= Directions for this task =
Extract each line from the entries below that contains the string "entry".

= Provided data =

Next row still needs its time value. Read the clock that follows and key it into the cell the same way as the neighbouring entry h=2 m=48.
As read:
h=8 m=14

==

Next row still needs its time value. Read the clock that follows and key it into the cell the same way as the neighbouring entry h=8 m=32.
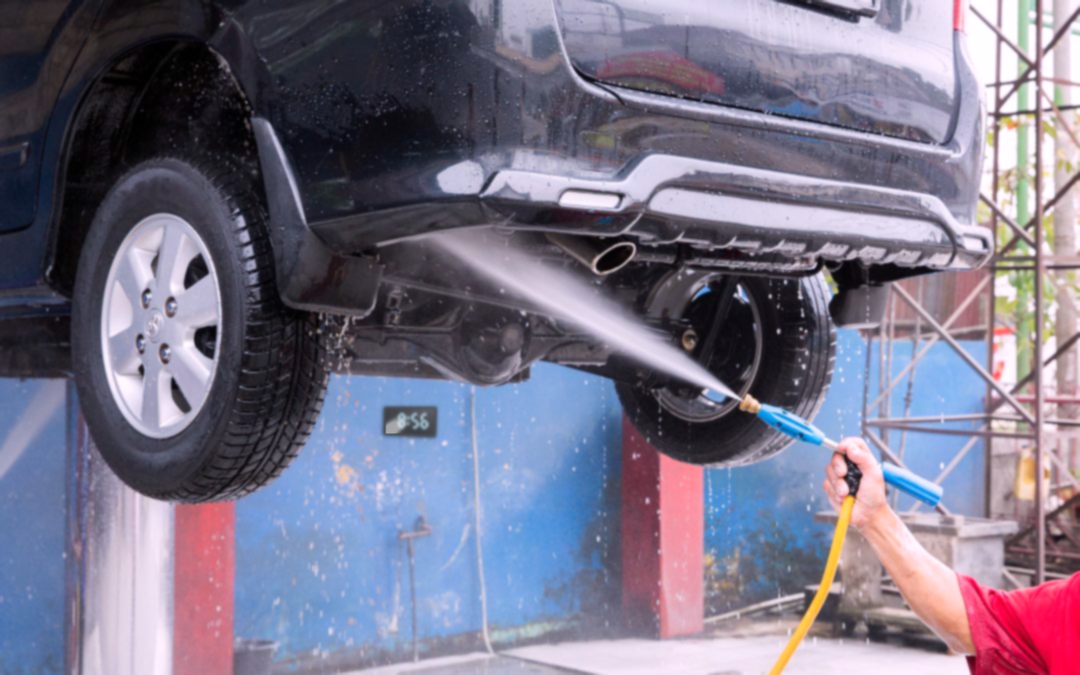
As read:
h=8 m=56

= Finished answer =
Next row still needs its time value. Read the clock that follows and key it into the cell the same way as the neighbouring entry h=2 m=48.
Next row still needs its time value. Read the clock that follows and key it into the cell the same way as the neighbouring entry h=8 m=32.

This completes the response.